学生からのどんな質問にも即答する池上彰特命教授
今回は「日本の食」と「哲学教育」のふたつがトピックスに設定され、それぞれについて学生たちからの質問に池上特命教授が答えていきました。
まずは、米不足による価格高騰や生活必需品の物価高騰が連日話題に上るなど、学生たちの生活に直接影響が及ぶ日本の食料問題について質問を募りました。学生たちから国内自給率向上や農業協同組合(JA)の在り方など、多岐にわたる質問が寄せられました。

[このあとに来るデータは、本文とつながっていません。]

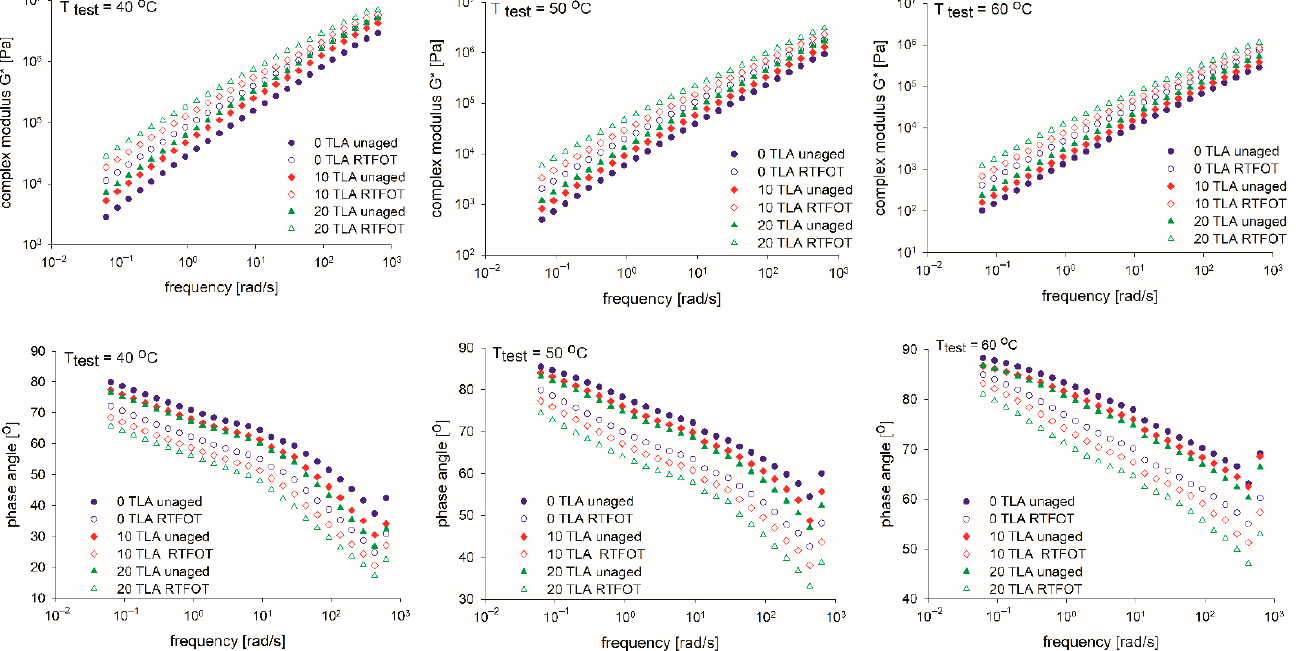
Figure 4. Isochronous curves of the complex modulus ( a ) and phase angle ( b ) of the TLA-modified binders before and after aging.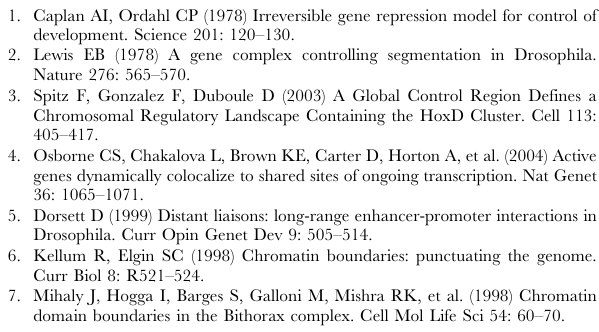
Figure S1 Crosses to generate Abd-B D PTE-UP mutant. ( A ) Schematic diagram of the Abd-B LDN P element insertion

これに対し、池上特命教授は“令和の米騒動”と呼ばれる一連の事象について、その背景にある戦後の食糧政策を丁寧に解説しながら、一つひとつの質問に答えていきました。
次に、万学の母と言われながらも、日本で学ぶ機会が少ない「哲学教育」について学生から質問を募りました。池上特命教授は哲学が西洋の思考の根幹に深く根ざしており、合理性、倫理観、政治思想といった三つの側面において影響を与えていることを説明し、例として哲学で博士号を取得しているフランスの元首相の国連での有名な演説について紹介。哲学的な思考が国際社会における同国の外交姿勢にも大きく影響を与えていると解説しました。
そして、哲学はあらゆることを学ぶ前提となる基礎として捉え、自身は学生時代に哲学を学んだ経験がその後さまざまな場面で生きたとして、会場の学生たちに哲学を学ぶ重要性を説きました。
本イベントの参加者からは今後取り上げてほしいトピックスとして、「教育」「これからの世界情勢について」「政治に対する若者の向き合い方について」「医療と政治の関係」「経済理論」「国際安全保障やウクライナ、ガザ問題」「医歯学と理工学融合の可能性」といった多岐にわたる提案が寄せられました。